◆ **Provided text**:
* START *
My 50" Samsung plasma sucks 400W, and my 42" LCD uses 125W.

Obviously, no plasma TV is going to receive the Energy Star certification, no way they'll cut that back to those numbers!


----------



## acameron

Just wondering??

How much energy does a regular (tube) TV use in comparison to the LCDs and Plasma TVs?


What about an old school 46" Magnavox rear projection TV?

In other words as we gain in tech, does effeciency automaticaly increase or not?


----------



## JohnWill

A tube TV comes in about the same as a plasma, but far more than the LCD models. I think about the only large screen sets that are going to pass those new standards are the LED backlit LCD models.

Note that as computers gained performance, they also gained in power use! I remember when a P/S of 100 or 130 watts was plenty. The original IBM-PC had a 65W supply. Try running any configuration nowadays on less than about 250W or more.


----------



## hewee

Years ago I had a Shape 20 CRT and it used only 95 watts.


----------



## JohnWill

I measured the wattage of a 35" Hitachi set, and it came in at 380 watts.


----------



## hewee

The watts are high on some TV's.

I said 20" but it was a 21" TV. I got it at Kmart and I guess the watts was the selling point because it had the big plastic sticker in the top corner of that TV showing how it only used 95 watts and how your save money with this TV. 

Not like you see TV's sold that way and that is the only time I seen a TV sold that way but that one was and it worked and that was one reason I got that TV. It was back in 1981 when I got that. I remember because I started working out of town the last week of 1980 and my place got broken into and the 17" Sony TV, Atari was taken.Dad worked out buy where I lived so said he would look in on the place each day so he may of drove up and scared them off. Had a rock drive way so you hear anyone also driving into the place. He came in the back/side door where the carport was and they went out the front. I think I know who it was to but what can you do.

I only have a 27" in living and 20" in the bed room and both are old tube TV's.
I keep waiting to get a cheaper one and they have come down a lot but I say they are still over price.


----------



## tomdkat

My old 57" Toshiba 57HX81 CRT-based Rear-Projection HD monitor used 188w. 

My current Mitsubishi 65" WD-65733 DLP-based Rear-Projection HDTV uses 275w.

I guess my old Toshiba HD monitor was fairly power efficient. 

Peace...


----------



## JohnWill

I try to use my Plasma more in the winter, it's a good heater for the family room.


----------



## tomdkat

So, it's a dual-purpose set, then? 

Peace...


----------



## JohnWill

Yep, heater and entertainment. Too bad I have heat pumps, because when I loose the electricity I lose heat and entertainment.


----------



## gloveroliver12

it was 250 watt


----------
* END *
◆ **Short task a**:
In the forum thread on TV power use, what wattage did the measured 35" Hitachi set come in at?

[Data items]
* START *
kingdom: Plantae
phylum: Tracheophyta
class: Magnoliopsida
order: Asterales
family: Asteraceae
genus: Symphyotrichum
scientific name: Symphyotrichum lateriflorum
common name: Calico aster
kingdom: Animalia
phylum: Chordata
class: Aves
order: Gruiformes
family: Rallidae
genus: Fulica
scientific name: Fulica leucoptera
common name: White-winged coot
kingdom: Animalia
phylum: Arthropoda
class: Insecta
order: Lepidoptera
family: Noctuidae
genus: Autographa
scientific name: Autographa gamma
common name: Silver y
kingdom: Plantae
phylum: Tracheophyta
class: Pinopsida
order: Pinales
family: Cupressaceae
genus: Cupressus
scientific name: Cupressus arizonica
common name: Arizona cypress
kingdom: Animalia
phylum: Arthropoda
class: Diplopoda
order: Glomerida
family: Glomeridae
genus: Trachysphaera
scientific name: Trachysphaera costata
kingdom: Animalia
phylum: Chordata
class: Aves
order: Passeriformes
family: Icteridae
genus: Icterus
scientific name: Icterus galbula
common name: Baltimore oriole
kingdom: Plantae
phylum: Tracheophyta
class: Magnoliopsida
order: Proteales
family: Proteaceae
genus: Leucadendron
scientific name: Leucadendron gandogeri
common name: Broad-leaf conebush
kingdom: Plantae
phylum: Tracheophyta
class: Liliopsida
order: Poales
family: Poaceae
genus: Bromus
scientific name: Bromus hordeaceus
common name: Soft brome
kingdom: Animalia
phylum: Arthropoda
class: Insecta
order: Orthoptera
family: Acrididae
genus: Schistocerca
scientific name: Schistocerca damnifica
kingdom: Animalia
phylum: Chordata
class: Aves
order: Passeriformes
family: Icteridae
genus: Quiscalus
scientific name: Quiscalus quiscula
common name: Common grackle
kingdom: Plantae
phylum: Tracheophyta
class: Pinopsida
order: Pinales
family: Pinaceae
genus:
* END *
◆ **Short task b**:
Render the records as a numbered list, running from the start of the records up to and including the line that contains "family: Acrididae". Leave out any blank lines.

◆ **Final answer a**:
380 watts.

◆ **Final answer b**:
1. kingdom: Plantae
2. phylum: Tracheophyta
3. class: Magnoliopsida
4. order: Asterales
5. family: Asteraceae
6. genus: Symphyotrichum
7. scientific name: Symphyotrichum lateriflorum
8. common name: Calico aster
9. kingdom: Animalia
10. phylum: Chordata
11. class: Aves
12. order: Gruiformes
13. family: Rallidae
14. genus: Fulica
15. scientific name: Fulica leucoptera
16. common name: White-winged coot
17. kingdom: Animalia
18. phylum: Arthropoda
19. class: Insecta
20. order: Lepidoptera
21. family: Noctuidae
22. genus: Autographa
23. scientific name: Autographa gamma
24. common name: Silver y
25. kingdom: Plantae
26. phylum: Tracheophyta
27. class: Pinopsida
28. order: Pinales
29. family: Cupressaceae
30. genus: Cupressus
31. scientific name: Cupressus arizonica
32. common name: Arizona cypress
33. kingdom: Animalia
34. phylum: Arthropoda
35. class: Diplopoda
36. order: Glomerida
37. family: Glomeridae
38. genus: Trachysphaera
39. scientific name: Trachysphaera costata
40. kingdom: Animalia
41. phylum: Chordata
42. class: Aves
43. order: Passeriformes
44. family: Icteridae
45. genus: Icterus
46. scientific name: Icterus galbula
47. common name: Baltimore oriole
48. kingdom: Plantae
49. phylum: Tracheophyta
50. class: Magnoliopsida
51. order: Proteales
52. family: Proteaceae
53. genus: Leucadendron
54. scientific name: Leucadendron gandogeri
55. common name: Broad-leaf conebush
56. kingdom: Plantae
57. phylum: Tracheophyta
58. class: Liliopsida
59. order: Poales
60. family: Poaceae
61. genus: Bromus
62. scientific name: Bromus hordeaceus
63. common name: Soft brome
64. kingdom: Animalia
65. phylum: Arthropoda
66. class: Insecta
67. order: Orthoptera
68. family: Acrididae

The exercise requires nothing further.